PROBLEM STATEMENT — Repeat exactly the lines from the start of the entries below through the line containing "jar: none [26,284,84,368]". Omit the rest.
====== DATA SUPPLIED
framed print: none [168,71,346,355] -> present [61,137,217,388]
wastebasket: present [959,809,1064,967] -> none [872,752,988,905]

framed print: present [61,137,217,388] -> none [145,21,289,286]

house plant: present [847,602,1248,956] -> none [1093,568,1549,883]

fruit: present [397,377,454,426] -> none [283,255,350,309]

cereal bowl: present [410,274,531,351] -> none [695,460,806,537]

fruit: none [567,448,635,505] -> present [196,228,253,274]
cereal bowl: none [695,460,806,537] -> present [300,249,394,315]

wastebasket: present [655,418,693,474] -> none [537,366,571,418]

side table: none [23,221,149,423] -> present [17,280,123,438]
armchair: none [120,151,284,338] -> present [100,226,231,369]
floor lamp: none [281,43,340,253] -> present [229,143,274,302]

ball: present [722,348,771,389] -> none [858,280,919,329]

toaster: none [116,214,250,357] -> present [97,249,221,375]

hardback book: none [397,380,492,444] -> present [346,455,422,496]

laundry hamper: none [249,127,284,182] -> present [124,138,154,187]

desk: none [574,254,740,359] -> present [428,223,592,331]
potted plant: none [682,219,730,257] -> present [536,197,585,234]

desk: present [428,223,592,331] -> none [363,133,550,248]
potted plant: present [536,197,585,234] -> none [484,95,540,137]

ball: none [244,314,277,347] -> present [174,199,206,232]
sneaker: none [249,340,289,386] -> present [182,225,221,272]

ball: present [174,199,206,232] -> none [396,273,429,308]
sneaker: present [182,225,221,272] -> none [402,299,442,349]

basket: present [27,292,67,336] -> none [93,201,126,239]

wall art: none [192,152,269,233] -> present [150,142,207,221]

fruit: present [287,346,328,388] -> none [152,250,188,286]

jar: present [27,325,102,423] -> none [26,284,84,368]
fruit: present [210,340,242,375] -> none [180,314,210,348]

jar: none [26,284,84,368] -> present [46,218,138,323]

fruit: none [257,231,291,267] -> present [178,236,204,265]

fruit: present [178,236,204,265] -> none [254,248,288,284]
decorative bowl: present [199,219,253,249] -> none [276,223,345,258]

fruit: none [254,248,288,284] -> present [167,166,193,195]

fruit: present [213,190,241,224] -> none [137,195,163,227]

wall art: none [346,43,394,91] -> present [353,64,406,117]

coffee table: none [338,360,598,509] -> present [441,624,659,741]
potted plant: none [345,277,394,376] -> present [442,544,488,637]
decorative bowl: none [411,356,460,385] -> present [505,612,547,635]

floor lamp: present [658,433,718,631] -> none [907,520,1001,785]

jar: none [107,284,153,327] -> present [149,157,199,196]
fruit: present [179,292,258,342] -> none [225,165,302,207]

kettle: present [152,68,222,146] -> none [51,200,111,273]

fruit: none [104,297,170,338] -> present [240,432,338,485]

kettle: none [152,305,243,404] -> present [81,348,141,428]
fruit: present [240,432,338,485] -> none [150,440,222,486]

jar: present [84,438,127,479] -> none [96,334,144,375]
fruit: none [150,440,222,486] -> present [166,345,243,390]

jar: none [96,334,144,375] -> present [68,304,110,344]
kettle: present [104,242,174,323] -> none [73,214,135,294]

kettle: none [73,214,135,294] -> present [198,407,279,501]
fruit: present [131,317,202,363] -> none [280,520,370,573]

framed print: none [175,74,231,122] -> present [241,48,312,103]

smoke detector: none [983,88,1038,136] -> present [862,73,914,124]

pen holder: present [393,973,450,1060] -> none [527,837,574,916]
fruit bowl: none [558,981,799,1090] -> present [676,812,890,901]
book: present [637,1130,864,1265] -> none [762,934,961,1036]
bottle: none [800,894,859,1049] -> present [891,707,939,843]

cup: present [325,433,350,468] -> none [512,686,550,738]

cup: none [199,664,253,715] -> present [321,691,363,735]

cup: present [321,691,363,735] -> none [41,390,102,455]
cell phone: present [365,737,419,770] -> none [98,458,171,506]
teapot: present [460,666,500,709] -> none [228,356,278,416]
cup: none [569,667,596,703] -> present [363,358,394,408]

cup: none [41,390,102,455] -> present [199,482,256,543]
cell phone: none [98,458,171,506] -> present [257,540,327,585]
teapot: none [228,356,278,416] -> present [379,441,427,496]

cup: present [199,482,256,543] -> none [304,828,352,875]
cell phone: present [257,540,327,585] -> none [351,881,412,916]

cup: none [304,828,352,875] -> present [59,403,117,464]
============
EXERCISE RESPONSE —
framed print: none [168,71,346,355] -> present [61,137,217,388]
wastebasket: present [959,809,1064,967] -> none [872,752,988,905]

framed print: present [61,137,217,388] -> none [145,21,289,286]

house plant: present [847,602,1248,956] -> none [1093,568,1549,883]

fruit: present [397,377,454,426] -> none [283,255,350,309]

cereal bowl: present [410,274,531,351] -> none [695,460,806,537]

fruit: none [567,448,635,505] -> present [196,228,253,274]
cereal bowl: none [695,460,806,537] -> present [300,249,394,315]

wastebasket: present [655,418,693,474] -> none [537,366,571,418]

side table: none [23,221,149,423] -> present [17,280,123,438]
armchair: none [120,151,284,338] -> present [100,226,231,369]
floor lamp: none [281,43,340,253] -> present [229,143,274,302]

ball: present [722,348,771,389] -> none [858,280,919,329]

toaster: none [116,214,250,357] -> present [97,249,221,375]

hardback book: none [397,380,492,444] -> present [346,455,422,496]

laundry hamper: none [249,127,284,182] -> present [124,138,154,187]

desk: none [574,254,740,359] -> present [428,223,592,331]
potted plant: none [682,219,730,257] -> present [536,197,585,234]

desk: present [428,223,592,331] -> none [363,133,550,248]
potted plant: present [536,197,585,234] -> none [484,95,540,137]

ball: none [244,314,277,347] -> present [174,199,206,232]
sneaker: none [249,340,289,386] -> present [182,225,221,272]

ball: present [174,199,206,232] -> none [396,273,429,308]
sneaker: present [182,225,221,272] -> none [402,299,442,349]

basket: present [27,292,67,336] -> none [93,201,126,239]

wall art: none [192,152,269,233] -> present [150,142,207,221]

fruit: present [287,346,328,388] -> none [152,250,188,286]

jar: present [27,325,102,423] -> none [26,284,84,368]
fruit: present [210,340,242,375] -> none [180,314,210,348]

jar: none [26,284,84,368] -> present [46,218,138,323]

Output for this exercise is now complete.